Cruise bookings for the Royal Caribbean Group are improving, according to a company SEC filing.

“Our bookings for 2021 have continued to improve over the last two months, although still below pre-COVID-19 levels,” the company said. “Pricing for 2021 bookings is relatively flat year-over-year when including the negative yield impact of bookings made with future cruise credits; it is slightly up year-over-year when excluding them. We have implemented various programs to best serve our booked guests providing the choice of future cruise credits (“FCCs”) or the opportunity to “Lift & Shift” their booking to the same sailing the following year in lieu of providing cash refunds.” 

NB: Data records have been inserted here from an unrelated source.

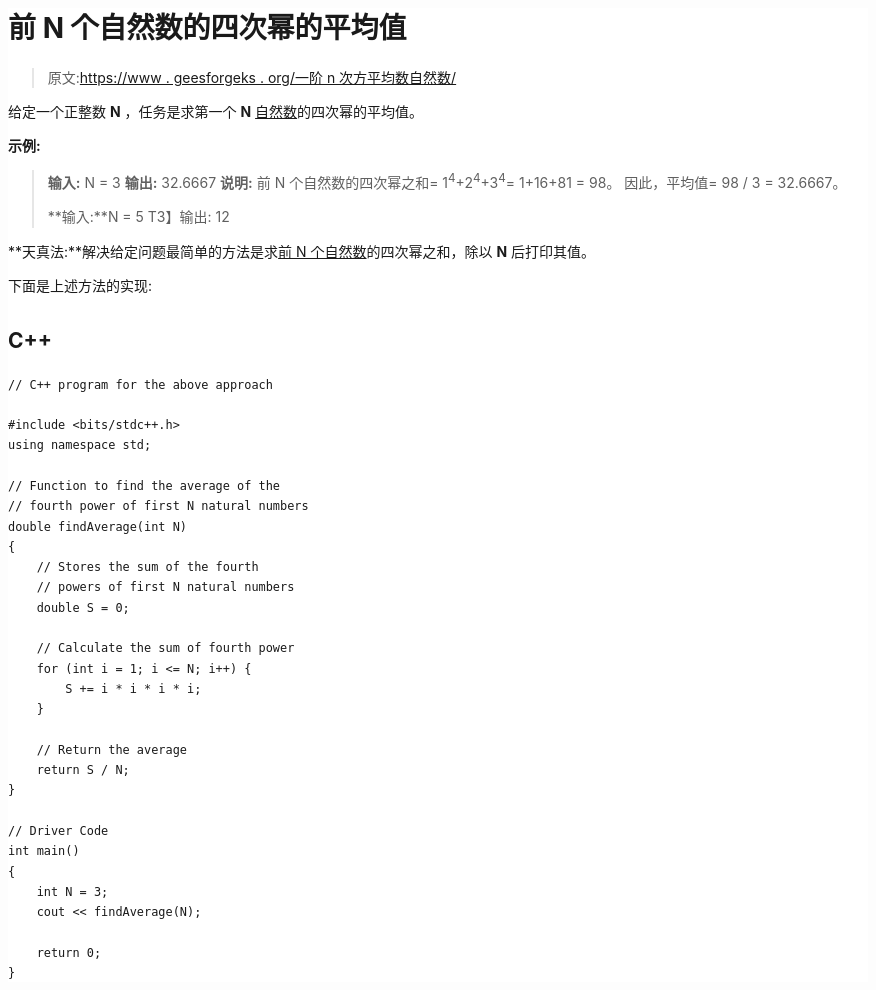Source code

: # 前 N 个自然数的四次幂的平均值

> 原文:[https://www . geesforgeks . org/一阶 n 次方平均数自然数/](https://www.geeksforgeeks.org/mean-of-fourth-powers-of-first-n-natural-numbers/)

给定一个正整数 **N** ，任务是求第一个 **N** [自然数](https://www.geeksforgeeks.org/natural-numbers/)的四次幂的平均值。

**示例:**

> **输入:** N = 3
> **输出:** 32.6667
> **说明:**
> 前 N 个自然数的四次幂之和= 1<sup>4</sup>+2<sup>4</sup>+3<sup>4</sup>= 1+16+81 = 98。
> 因此，平均值= 98 / 3 = 32.6667。
> 
> **输入:**N = 5
> T3】输出: 12

**天真法:**解决给定问题最简单的方法是求[前 N 个自然数](https://www.geeksforgeeks.org/sum-fourth-powers-first-n-natural-numbers/)的四次幂之和，除以 **N** 后打印其值。

下面是上述方法的实现:

## C++

```
// C++ program for the above approach

#include <bits/stdc++.h>
using namespace std;

// Function to find the average of the
// fourth power of first N natural numbers
double findAverage(int N)
{
    // Stores the sum of the fourth
    // powers of first N natural numbers
    double S = 0;

    // Calculate the sum of fourth power
    for (int i = 1; i <= N; i++) {
        S += i * i * i * i;
    }

    // Return the average
    return S / N;
}

// Driver Code
int main()
{
    int N = 3;
    cout << findAverage(N);

    return 0;
}
```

Also announcing a $1 billion capital raise on Tuesday, the company said that as of September 30, 2020, it had liquidity of approximately $3.7 billion, including $3.0 billion in the form of cash and cash equivalents and a $0.7 billion commitment for a 364-day term loan.

“Our cash burn rate for the third quarter was consistent with our previously announced range of approximately $250 million to $290 million per month during a prolonged suspension of operations, when excluding cash refunds of customer deposits, commissions, cash inflows from new and existing bookings and fees and collateral postings related to our financing and hedging activities,” the company announced.

“In response to the financial impacts of COVID-19, we have taken preemptive actions that focus on strengthening liquidity through significant cost and capital expenditure reductions, cash conservation and additional financing sources.”

Reduced Operating Expenses

  • significantly reduced ship operating expenses, including crew payroll, food, fuel, insurance and port charges;
  • further reduced operating expenses as ships are currently transitioning into various levels of layup with several ships in the fleet transitioning into cold layup;
  • eliminated or significantly reduced marketing and selling expenses for the remainder of 2020;
  • reduced and furloughed the company’s workforce, with approximately 23% of its U.S. shoreside employee base being impacted; and
  • suspended travel for shoreside employees and instituted a hiring freeze across the organization.

“We may seek to further reduce our average monthly expenses under a further prolonged non-revenue scenario,” the company said. “This includes consideration of additional vessels heading to cold layup as well as further assessment of our U.S. shoreside workforce, including those coming back from furlough”.

Reduced Capital Expenditures

Since the start of February 2020, Royal Caribbean said it had identified approximately $4.4 billion of capital expenditure reductions or deferrals in 2020 and 2021.